Reputation: 15
I am using pd.read_excel
to read large excel files. How do I add in a GUI progress bar to inform users the progress while the system is reading the file?
I came across tqdm and PySimpleGui as the most commonly used progress bar. PySimpleGUI OneLineProgress Meter seems to be the solution to my need, but I'm too novice to add pd.read_excel
in. Can anyone teach me how to work this out? Thank you
for i in range(1000): # this is your "work loop" that you want to monitor
sg.OneLineProgressMeter('One Line Meter Example', i + 1, 1000, 'key')
Upvotes: 0
Views: 1016
Reputation: 4322
It's not really easy to do with read_excel
due to the function lacking any means of tracking progress, unlike read_csv
where you can use chunksize
parameter to return an interator and then you can update your progress based on how many chunks you've loaded out of the total.
This won't work in case of excel files so your only option is to use a combination of nrows
and skiprows
. To do this we first need to find out how many rows the file has.
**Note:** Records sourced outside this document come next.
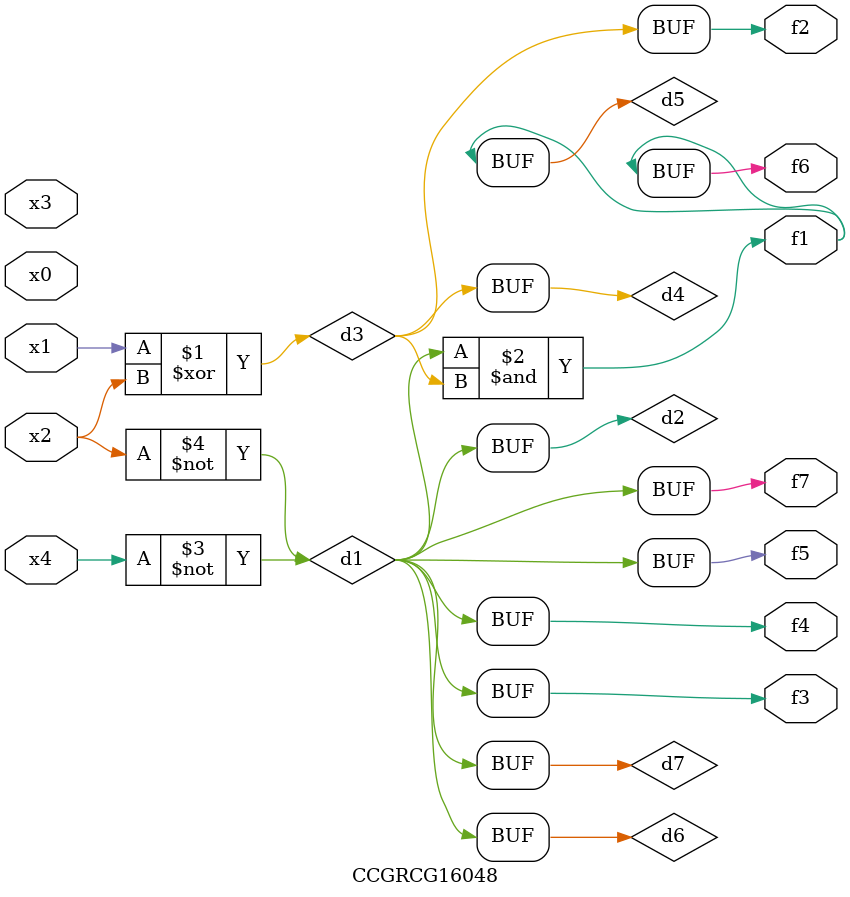
<source format=v>
module CCGRCG16048(
	input x0, x1, x2, x3, x4,
	output f1, f2, f3, f4, f5, f6, f7
);

	wire d1, d2, d3, d4, d5, d6, d7;

	not (d1, x4);
	not (d2, x2);
	xor (d3, x1, x2);
	buf (d4, d3);
	and (d5, d1, d3);
	buf (d6, d1, d2);
	buf (d7, d2);
	assign f1 = d5;
	assign f2 = d4;
	assign f3 = d7;
	assign f4 = d7;
	assign f5 = d7;
	assign f6 = d5;
	assign f7 = d7;
endmodule

</source>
There are some neat ways of doing this with little overhead (see answers here) but these won't work for and Excel file so what you do is load one entire column of the sheet and find out the length that way:
# Get the total number of rows
df_temp = pd.read_excel(sheet_name='balbla', usecols=[0])
rows = df_temp.shape[0]
# Now load the file in chunks of 1000 rows at a time
chunks = rows//1000 + 1
chunk_list = []
for i in range(chunks):
tmp = pd.read_excel(sheet_name='blabla', nrows=1000, skiprows=[k for k in range(i*1000)])
chunk_list.append(chunks)
# Update progress
sg.OneLineProgressMeter('Loading excel file', i + 1, chunks)
df = pd.concat((f for f in chunk_list), axis=0)
This should work but will come with significant overhead. Unfortunately, there's no easy way to do this for excel files and you're better off using some other data format.
Upvotes: 2